Sergiu Popovici

Personal information
- Full name: Sergiu Cristian Popovici
- Date of birth: 23 March 1993 (age 33)
- Place of birth: Făget, Romania
- Height: 1.80 m (5 ft 11 in)
- Positions: Left-back; left winger;

Team information
- Current team: Dumbrăvița
- Number: 27

Youth career
- 2004–2011: LPS Banatul Timișoara

Senior career*
- Years: Team / Apps / (Gls)
- 2011–2012: Flacăra Făget
- 2012–2014: Vaslui / 17 / (0)
- 2012: → Voința Sibiu (loan) / 8 / (0)
- 2014–2015: Academica Argeş / 19 / (3)
- 2015–2017: Botoşani / 28 / (2)
- 2017–2018: Gaz Metan Mediaș / 32 / (1)
- 2018: Dinamo București / 13 / (0)
- 2019–2020: Hermannstadt / 13 / (1)
- 2020–2021: ASU Politehnica Timișoara / 22 / (2)
- 2021–2022: Murcia / 4 / (0)
- 2022–2023: Penya Independent / 17 / (1)
- 2023–2025: Sant Rafel / 46 / (9)
- 2025–: Dumbrăvița / 23 / (2)

International career
- 2011: Romania U19 / 3 / (0)

= Sergiu Popovici =

Romanian footballer

Sergiu Cristian Popovici (born 23 March 1993) is a Romanian professional footballer who plays as a left-back or a left winger for Liga II club Dumbrăvița

==Club career==

On 19 March 2011, CS Flacăra Faget signed Sergiu Popovici from youth club LPS Banatul where he spent 7 years, before moving to Vaslui on 25 January 2012. Club leaders expressed excitement about his signing. On 17 August 2012, Sergiu Popovici, along with Răzvan Neagu and Valter Heil, was loaned out to Voința Sibiu, but returned to Vaslui a few months later when the club folded.
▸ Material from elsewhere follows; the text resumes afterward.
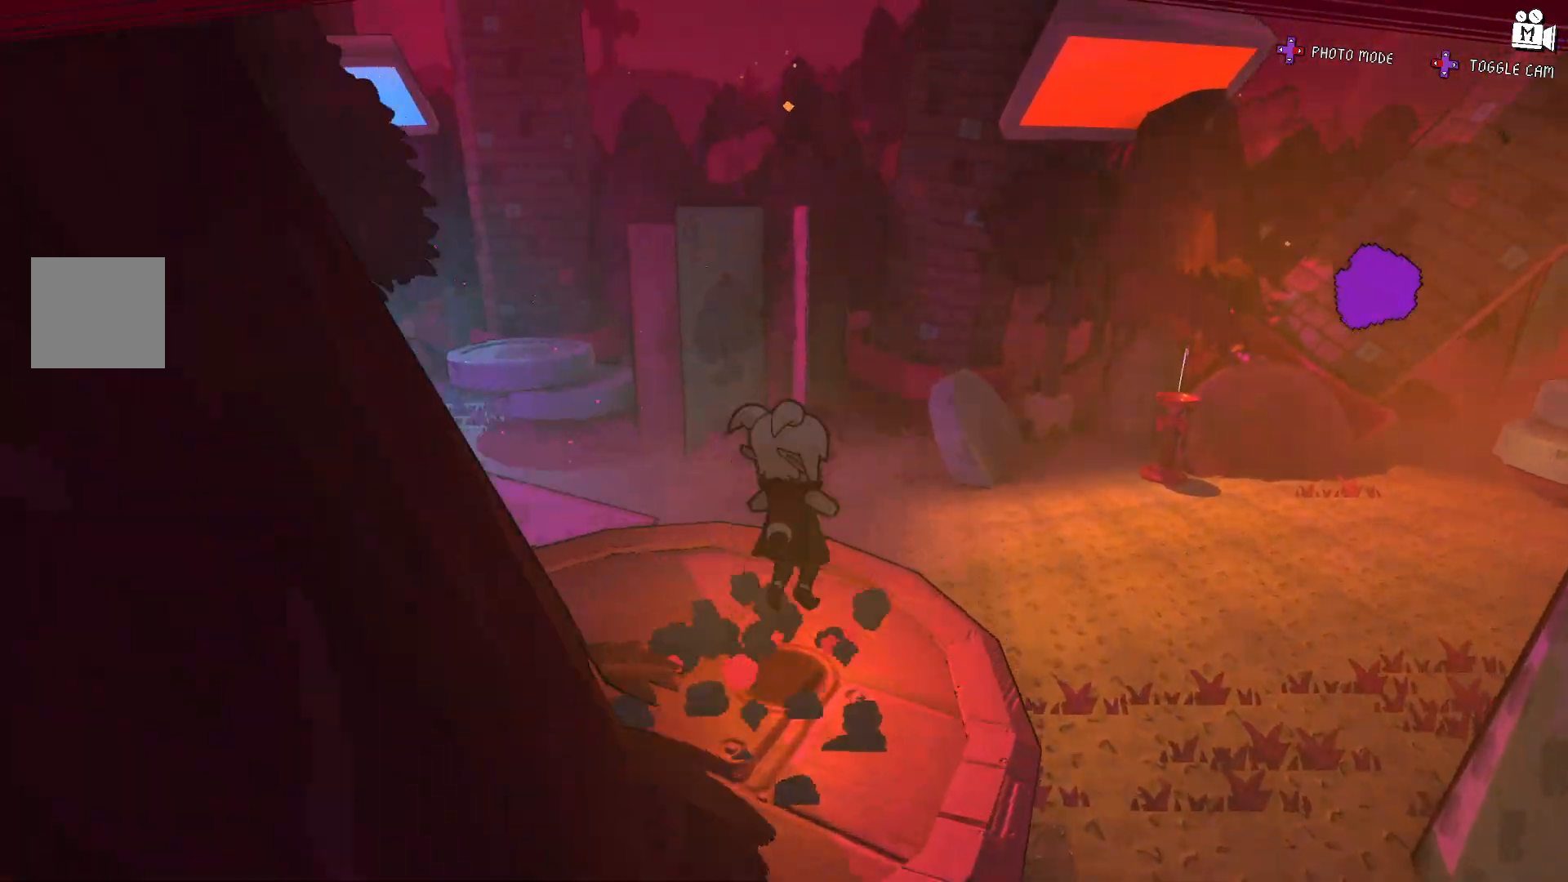
{"dt_ms": 500, "buttons": [], "left_stick": "up-left", "right_stick": "center", "events": [[83, "A", "up"], [133, "left_stick", "down-right"], [183, "left_stick", "down-left"], [350, "left_stick", "up-left"]]}
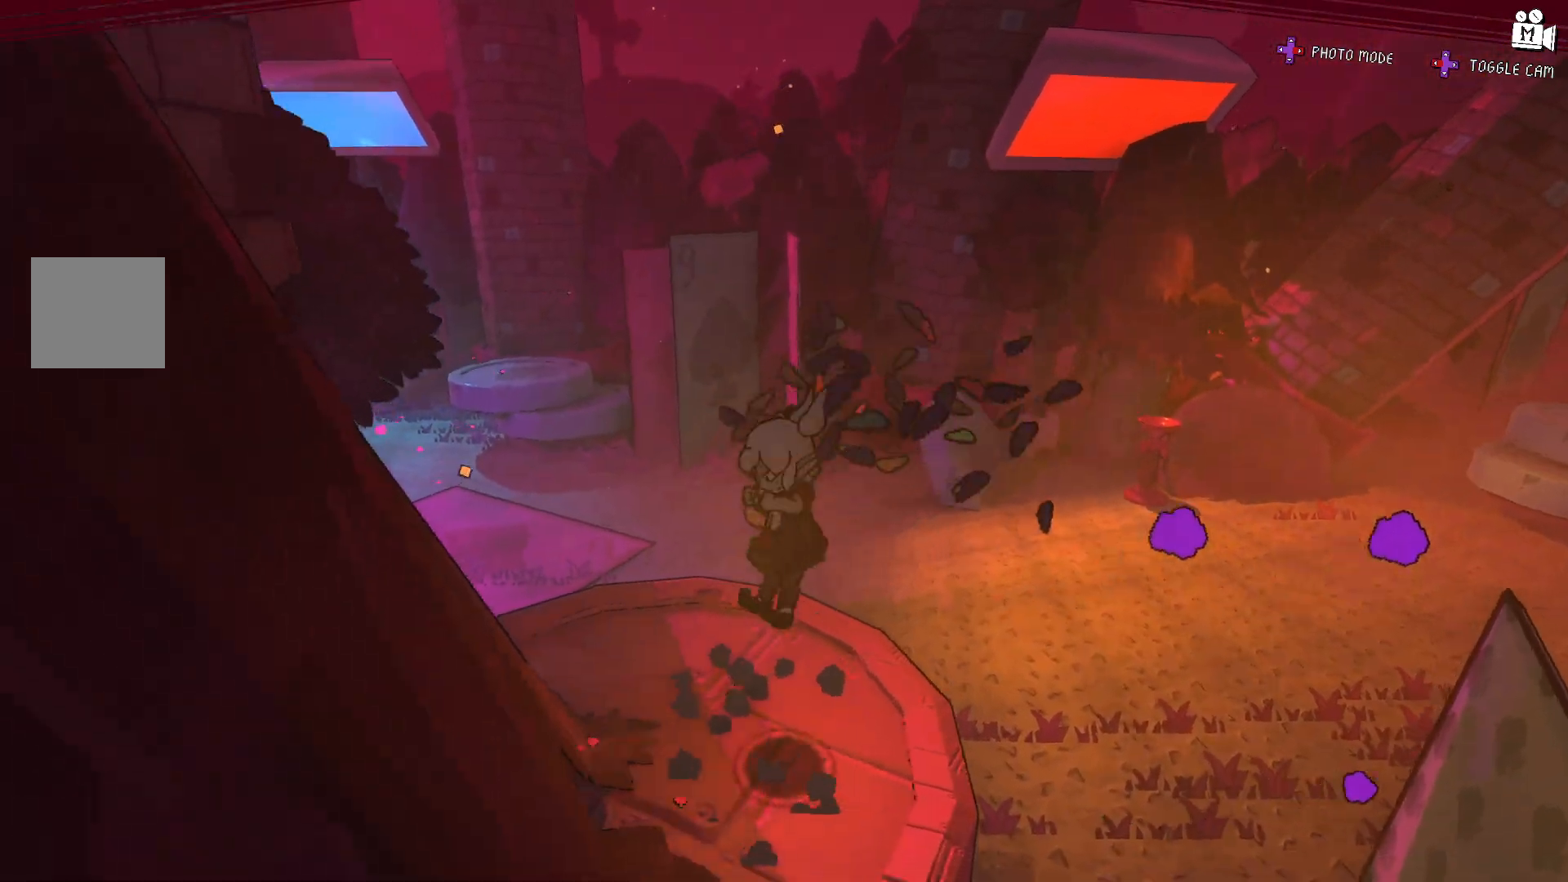
{"dt_ms": 500, "buttons": ["A"], "left_stick": "down-right", "right_stick": "center", "events": [[100, "left_stick", "up-right"], [250, "A", "down"], [433, "left_stick", "down-right"]]}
Popovici made his Liga I debut for Vaslui on 11 March 2013, in a 1–1 draw against Gloria Bistrița.

==International career==
Popovici made his first appearance for the Romanian U-19 against Italy U-19 in UEFA U-19 Championship qualifying, coming on as a substitute in the 87th minute. The score ended 2–1 for Romania.